▶ [Task objective]
With the line containing "Acute Concussion Evaluation" as the start and the line containing "Concussion Management Goals" as the end, transcribe that span of the entries below exactly, including both.

▶ [Records from a data source]

[Start of section]

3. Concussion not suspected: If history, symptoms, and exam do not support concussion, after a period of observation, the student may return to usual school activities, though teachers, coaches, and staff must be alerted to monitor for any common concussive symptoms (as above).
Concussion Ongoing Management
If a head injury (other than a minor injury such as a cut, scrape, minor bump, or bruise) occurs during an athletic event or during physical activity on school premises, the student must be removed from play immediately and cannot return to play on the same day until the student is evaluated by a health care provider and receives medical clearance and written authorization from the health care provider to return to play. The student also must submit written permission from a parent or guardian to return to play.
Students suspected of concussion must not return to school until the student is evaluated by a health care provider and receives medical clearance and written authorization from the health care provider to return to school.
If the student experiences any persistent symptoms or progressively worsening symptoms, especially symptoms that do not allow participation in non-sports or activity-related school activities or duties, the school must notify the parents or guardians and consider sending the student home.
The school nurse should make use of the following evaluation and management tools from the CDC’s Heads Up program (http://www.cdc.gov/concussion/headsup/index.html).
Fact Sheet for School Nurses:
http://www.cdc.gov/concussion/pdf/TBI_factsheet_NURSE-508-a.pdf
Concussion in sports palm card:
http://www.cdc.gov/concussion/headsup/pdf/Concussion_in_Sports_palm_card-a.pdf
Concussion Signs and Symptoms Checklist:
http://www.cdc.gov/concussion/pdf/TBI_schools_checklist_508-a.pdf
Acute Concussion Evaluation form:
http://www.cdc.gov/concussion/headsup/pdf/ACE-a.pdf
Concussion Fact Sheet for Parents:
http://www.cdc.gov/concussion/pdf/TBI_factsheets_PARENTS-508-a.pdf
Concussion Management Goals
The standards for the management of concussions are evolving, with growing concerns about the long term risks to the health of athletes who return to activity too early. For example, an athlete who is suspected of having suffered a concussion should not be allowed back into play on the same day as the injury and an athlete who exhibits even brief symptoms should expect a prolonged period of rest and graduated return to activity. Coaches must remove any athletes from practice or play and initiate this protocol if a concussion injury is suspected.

[End of section]

▶ [Completed task]
Acute Concussion Evaluation form:
http://www.cdc.gov/concussion/headsup/pdf/ACE-a.pdf
Concussion Fact Sheet for Parents:
http://www.cdc.gov/concussion/pdf/TBI_factsheets_PARENTS-508-a.pdf
Concussion Management Goals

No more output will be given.